===== Data records =====
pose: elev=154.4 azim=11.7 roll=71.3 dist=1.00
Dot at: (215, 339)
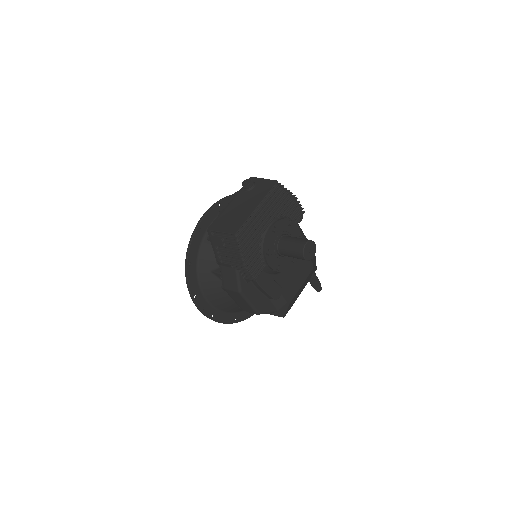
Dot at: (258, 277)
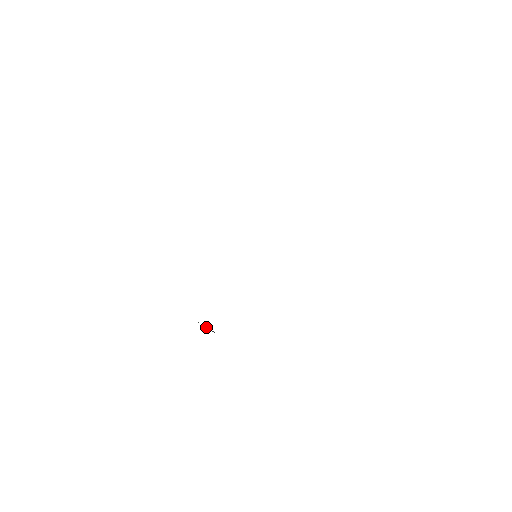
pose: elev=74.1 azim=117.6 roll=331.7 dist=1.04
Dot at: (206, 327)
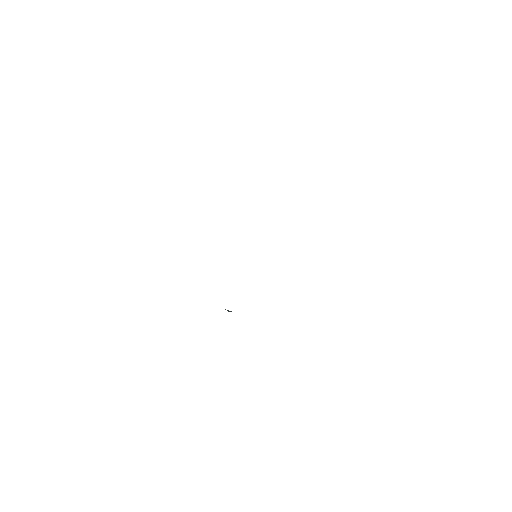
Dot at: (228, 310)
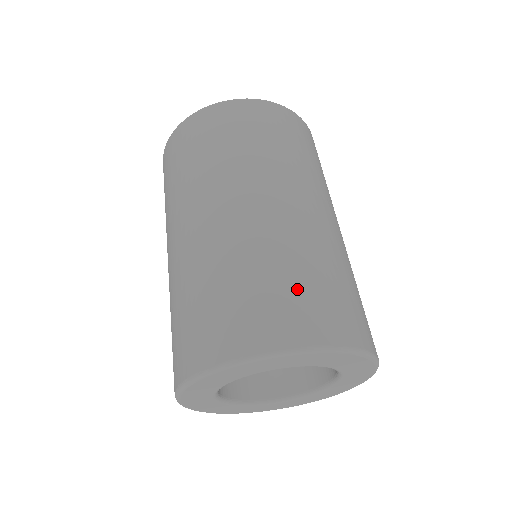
=====
===== Data records =====
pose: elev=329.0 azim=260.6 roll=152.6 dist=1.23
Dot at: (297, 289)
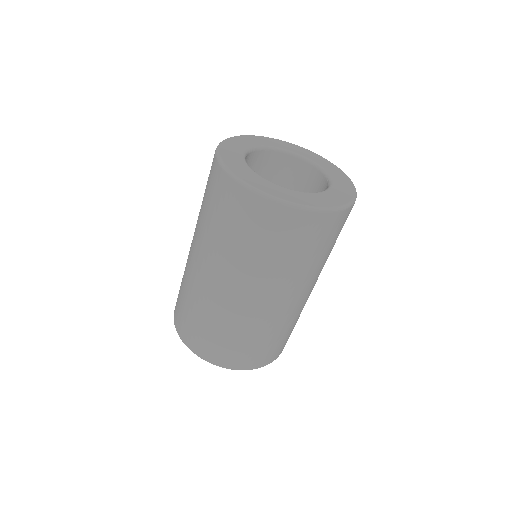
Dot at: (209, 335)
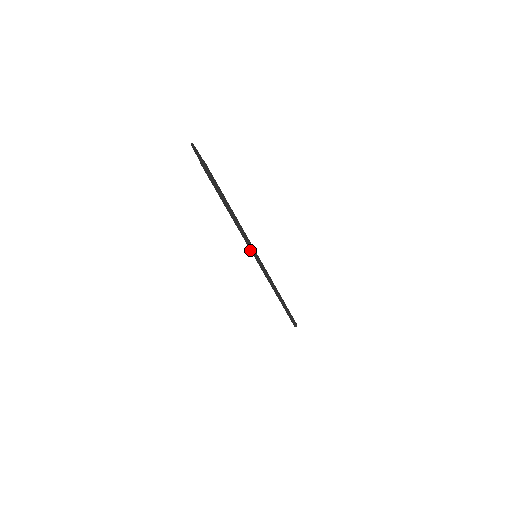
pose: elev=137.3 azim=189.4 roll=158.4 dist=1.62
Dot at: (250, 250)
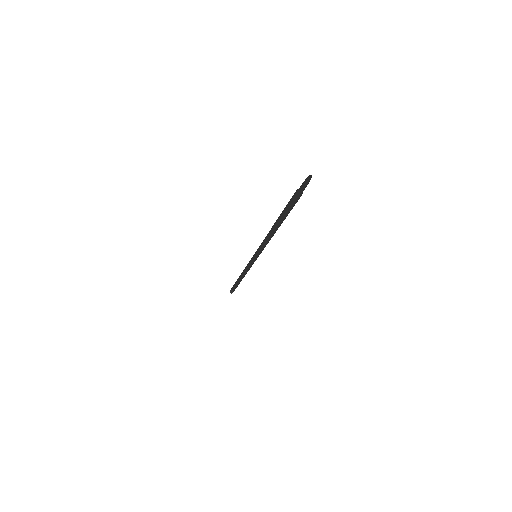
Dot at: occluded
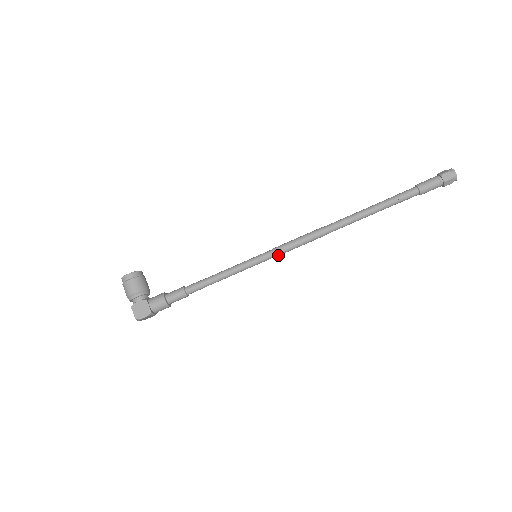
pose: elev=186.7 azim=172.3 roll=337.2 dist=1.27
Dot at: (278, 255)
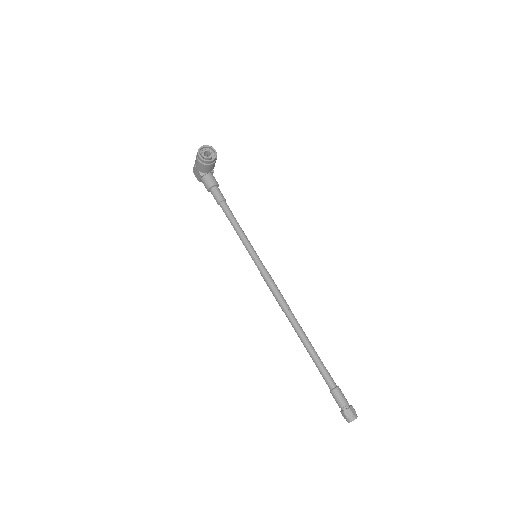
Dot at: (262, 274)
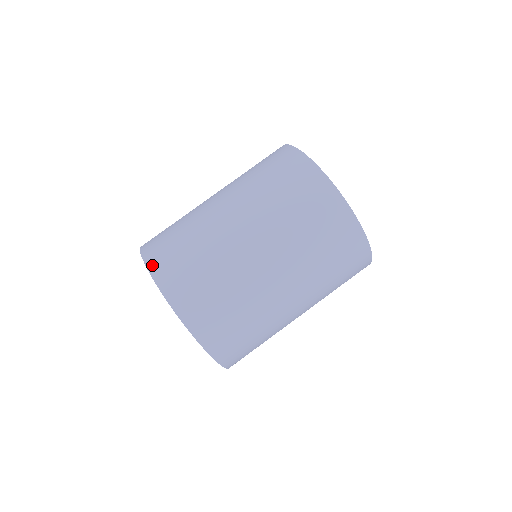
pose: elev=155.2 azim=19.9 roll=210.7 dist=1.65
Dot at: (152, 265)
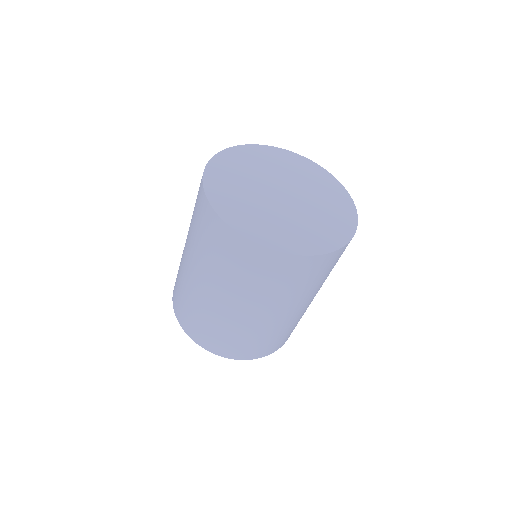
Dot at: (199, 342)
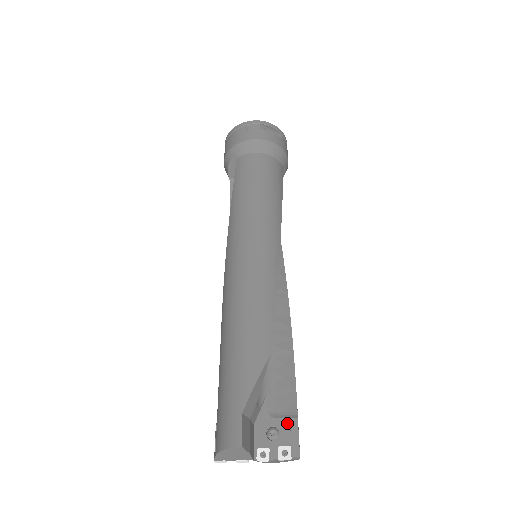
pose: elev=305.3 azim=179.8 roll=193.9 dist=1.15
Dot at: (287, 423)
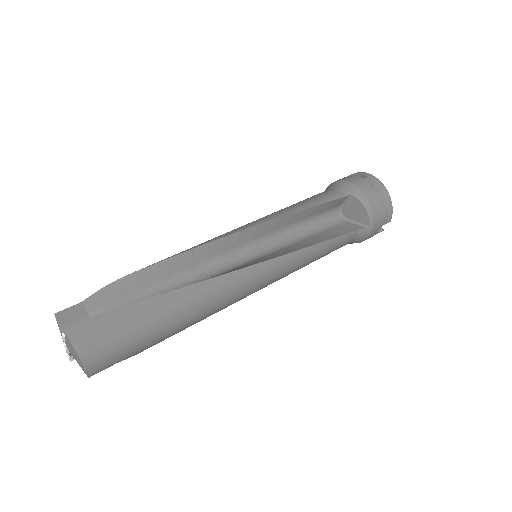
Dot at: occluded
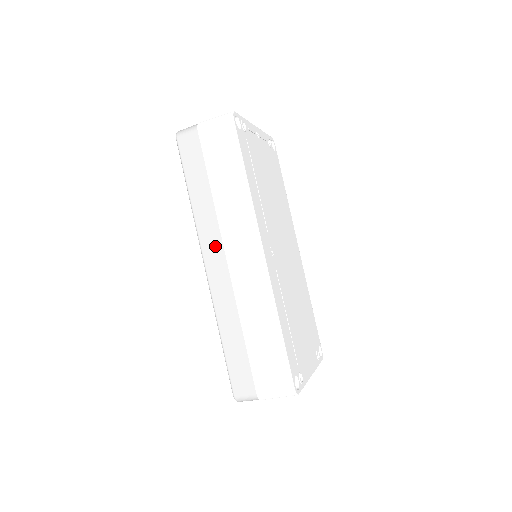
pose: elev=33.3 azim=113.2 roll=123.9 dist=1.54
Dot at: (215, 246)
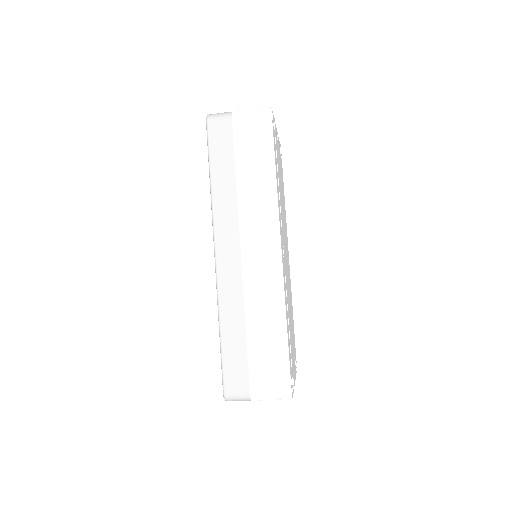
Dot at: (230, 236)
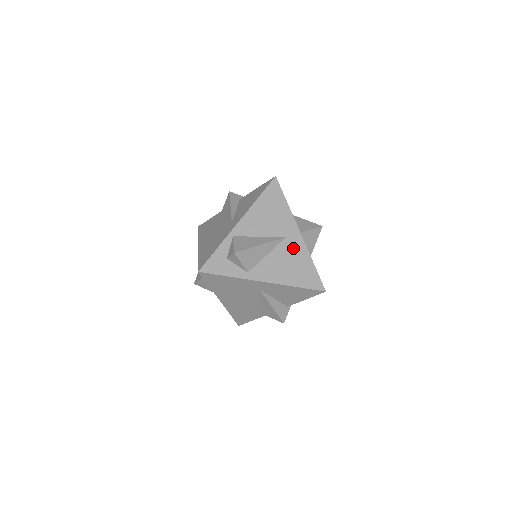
=====
Write out the lines word for word, starting at the line that contains "pose: elev=137.3 azim=189.4" and ending at the line that contains "Dot at: (230, 236)", both included. Leave the pictures out of your answer.

- _Output_
pose: elev=137.3 azim=189.4 roll=158.4 dist=1.62
Dot at: (250, 250)
Dot at: occluded
pose: elev=186.7 azim=172.3 roll=337.2 dist=1.27
Dot at: (278, 255)
Dot at: (262, 274)
pose: elev=155.2 azim=19.9 roll=210.7 dist=1.65
Dot at: (152, 265)
Dot at: (199, 342)
pose: elev=305.3 azim=179.8 roll=193.9 dist=1.15
Dot at: (287, 423)
Dot at: occluded
pose: elev=33.3 azim=113.2 roll=123.9 dist=1.54
Dot at: (215, 246)
Dot at: (230, 236)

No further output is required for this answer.